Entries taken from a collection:
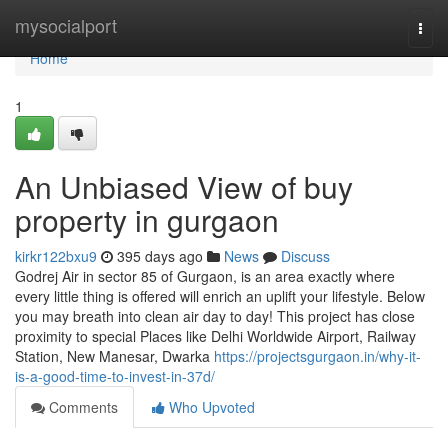
Home
mysocialport
Togg
navi
Home
1
An Unbiased View of buy
property in gurgaon
kirkr122bxu9
395 days ago
News
Discuss
Godrej Air in sector 85 of Gurgaon, is an area exactly where
every little thing is offered will enrich an uplift your lifestyle. Below
you may breath into clean air day to day! This project has close
proximity to special Places like Delhi Worldwide Airport, Railway
Station, New Manesar, Dwarka
https://projectsgurgaon.in/why-it-
is-a-good-time-to-invest-in-37d/
Comments
Who Upvoted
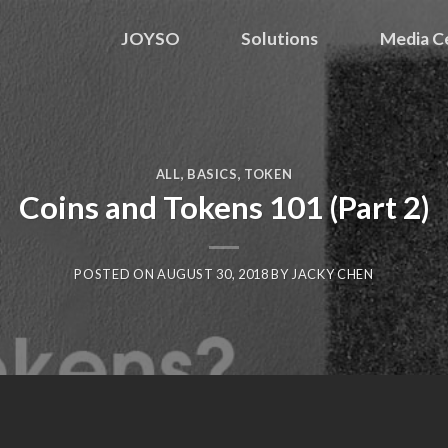
JOYSO
Solutions
Media C
ALL
,
BASICS
,
TOKEN
Coins and Tokens 101 (Part 2)
POSTED ON
AUGUST 30, 2018
BY
JACKY CHEN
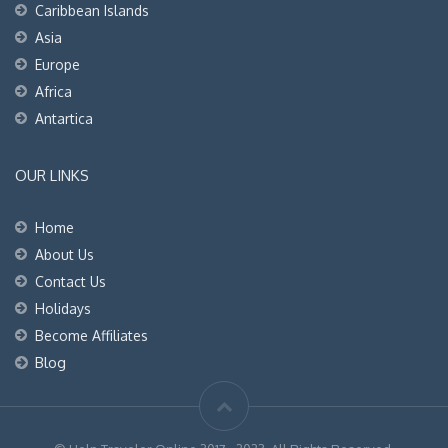
Caribbean Islands
Asia
Europe
Africa
Antartica
OUR LINKS
Home
About Us
Contact Us
Holidays
Become Affiliates
Blog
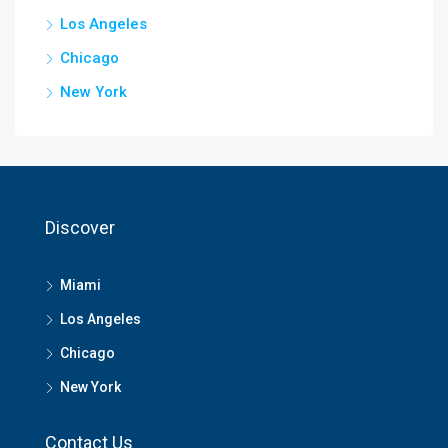
Los Angeles
Chicago
New York
Discover
Miami
Los Angeles
Chicago
New York
Contact Us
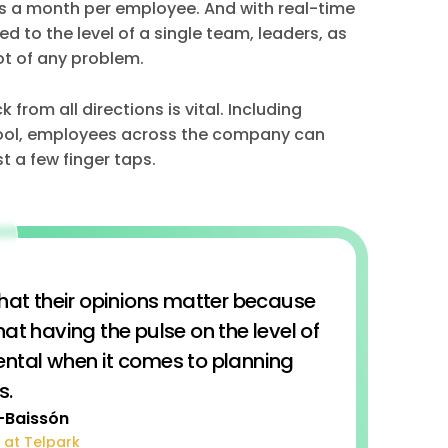
ns a month per employee. And with real-time
 to the level of a single team, leaders, as
ot of any problem.
from all directions is vital. Including
tool, employees across the company can
t a few finger taps.
that their opinions matter because
hat having the pulse on the level of
tal when it comes to planning
s.
-Baissón
 at Telpark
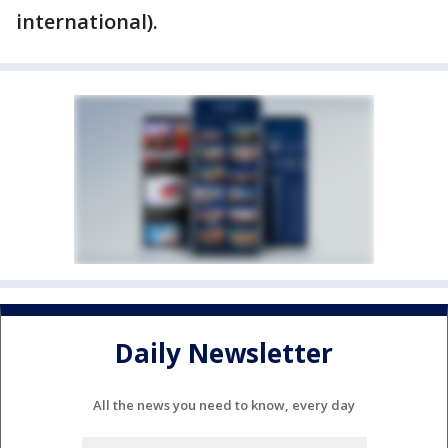
international).
Daily Newsletter
All the news you need to know, every day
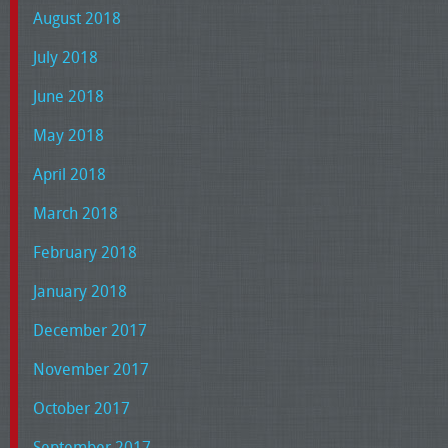
August 2018
July 2018
June 2018
May 2018
April 2018
March 2018
February 2018
January 2018
December 2017
November 2017
October 2017
September 2017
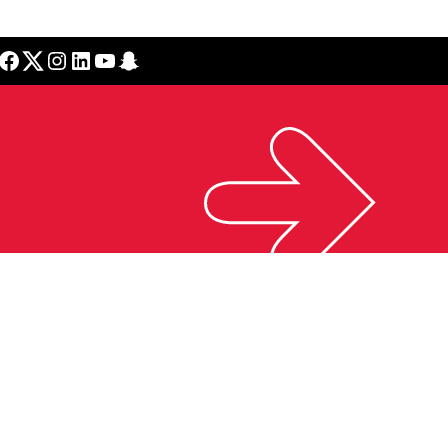
cebook
Twitter
Instagram
LinkedIn
YouTube
Snapchat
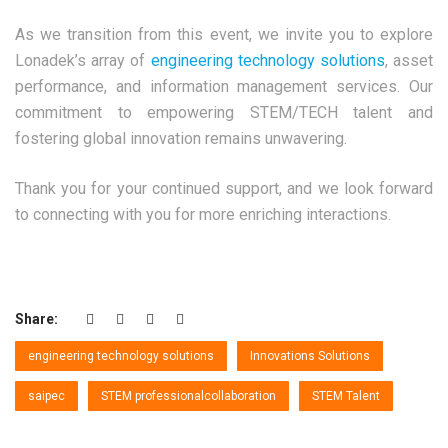
As we transition from this event, we invite you to explore
Lonadek’s array of
engineering technology solutions
, asset
performance, and information management services. Our
commitment to empowering STEM/TECH talent and
fostering global innovation remains unwavering.
Thank you for your continued support, and we look forward
to connecting with you for more enriching interactions.
Share:
engineering technology solutions
Innovations Solutions
saipec
STEM professionalcollaboration
STEM Talent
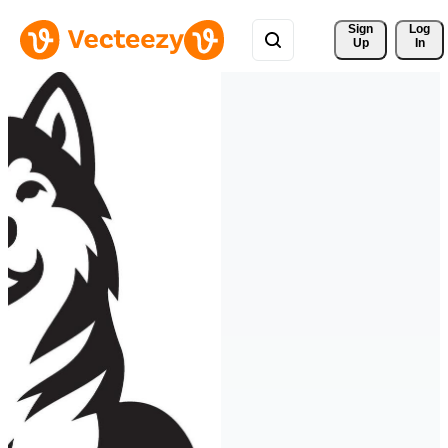
Sign 
Log
Up
In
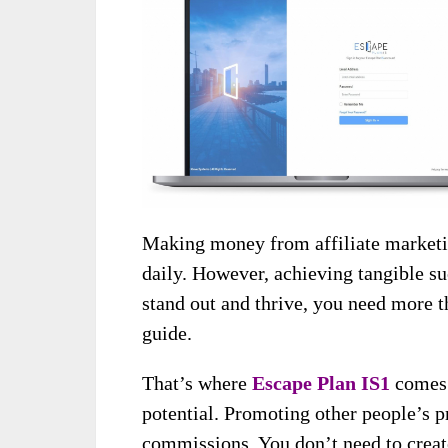
Making money from affiliate marketin
daily. However, achieving tangible suc
stand out and thrive, you need more 
guide.
That’s where
Escape Plan IS1
comes i
potential. Promoting other people’s p
commissions. You don’t need to creat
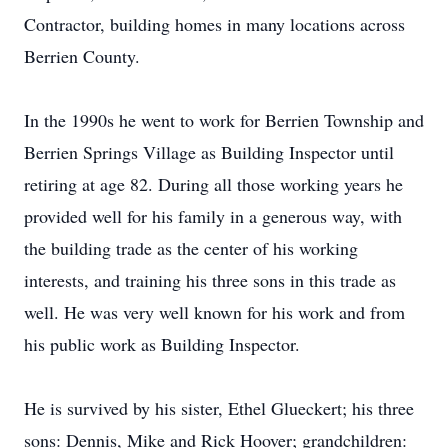
Contractor, building homes in many locations across
Berrien County.
In the 1990s he went to work for Berrien Township and
Berrien Springs Village as Building Inspector until
retiring at age 82. During all those working years he
provided well for his family in a generous way, with
the building trade as the center of his working
interests, and training his three sons in this trade as
well. He was very well known for his work and from
his public work as Building Inspector.
He is survived by his sister, Ethel Glueckert; his three
sons: Dennis, Mike and Rick Hoover; grandchildren:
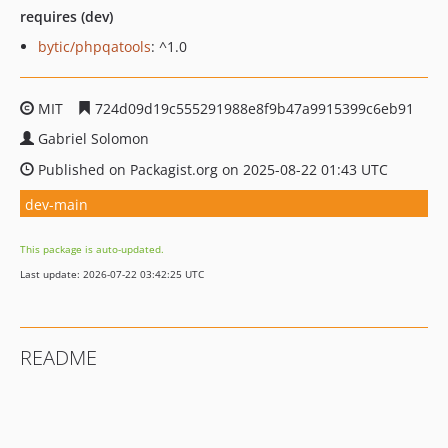
requires (dev)
bytic/phpqatools
: ^1.0
MIT
724d09d19c555291988e8f9b47a9915399c6eb91
Gabriel Solomon
Published on Packagist.org on 2025-08-22 01:43 UTC
dev-main
This package is auto-updated.
Last update: 2026-07-22 03:42:25 UTC
README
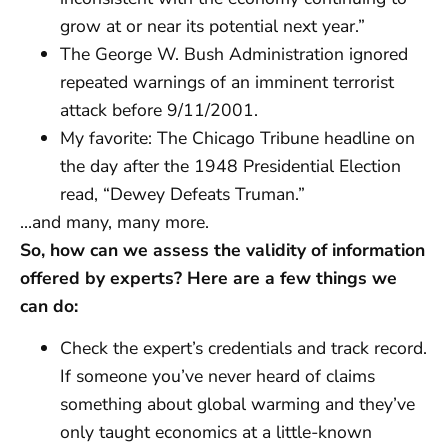
grow at or near its potential next year.”
The George W. Bush Administration ignored
repeated warnings of an imminent terrorist
attack before 9/11/2001.
My favorite: The Chicago Tribune headline on
the day after the 1948 Presidential Election
read, “Dewey Defeats Truman.”
…and many, many more.
So, how can we assess the validity of information
offered by experts? Here are a few things we
can do:
Check the expert’s credentials and track record.
If someone you’ve never heard of claims
something about global warming and they’ve
only taught economics at a little-known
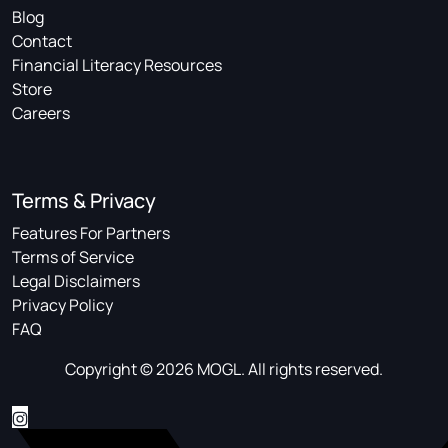
Blog
Contact
Financial Literacy Resources
Store
Careers
Terms & Privacy
Features For Partners
Terms of Service
Legal Disclaimers
Privacy Policy
FAQ
Copyright © 2026 MOGL. All rights reserved.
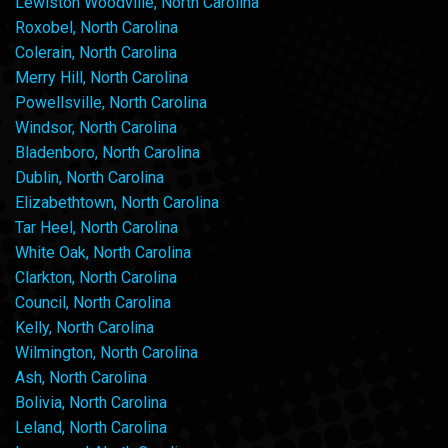
Lewiston Woodville, North Carolina
Roxobel, North Carolina
Colerain, North Carolina
Merry Hill, North Carolina
Powellsville, North Carolina
Windsor, North Carolina
Bladenboro, North Carolina
Dublin, North Carolina
Elizabethtown, North Carolina
Tar Heel, North Carolina
White Oak, North Carolina
Clarkton, North Carolina
Council, North Carolina
Kelly, North Carolina
Wilmington, North Carolina
Ash, North Carolina
Bolivia, North Carolina
Leland, North Carolina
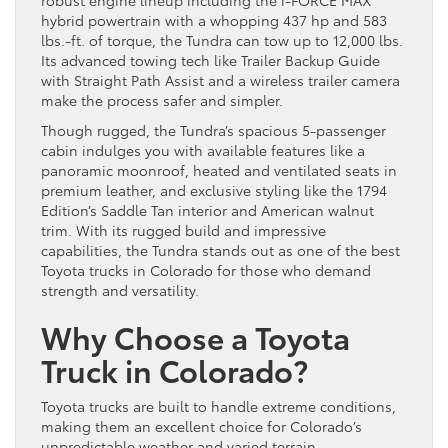
hybrid powertrain with a whopping 437 hp and 583
lbs.-ft. of torque, the Tundra can tow up to 12,000 lbs.
Its advanced towing tech like Trailer Backup Guide
with Straight Path Assist and a wireless trailer camera
make the process safer and simpler.
Though rugged, the Tundra’s spacious 5-passenger
cabin indulges you with available features like a
panoramic moonroof, heated and ventilated seats in
premium leather, and exclusive styling like the 1794
Edition’s Saddle Tan interior and American walnut
trim. With its rugged build and impressive
capabilities, the Tundra stands out as one of the best
Toyota trucks in Colorado for those who demand
strength and versatility.
Why Choose a Toyota
Truck in Colorado?
Toyota trucks are built to handle extreme conditions,
making them an excellent choice for Colorado’s
unpredictable weather and varied terrain.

TASK TO CARRY OUT: Among the entries above, find every line holding "many" and copy it.

THE ANSWER:
Contractor, building homes in many locations across
…and many, many more.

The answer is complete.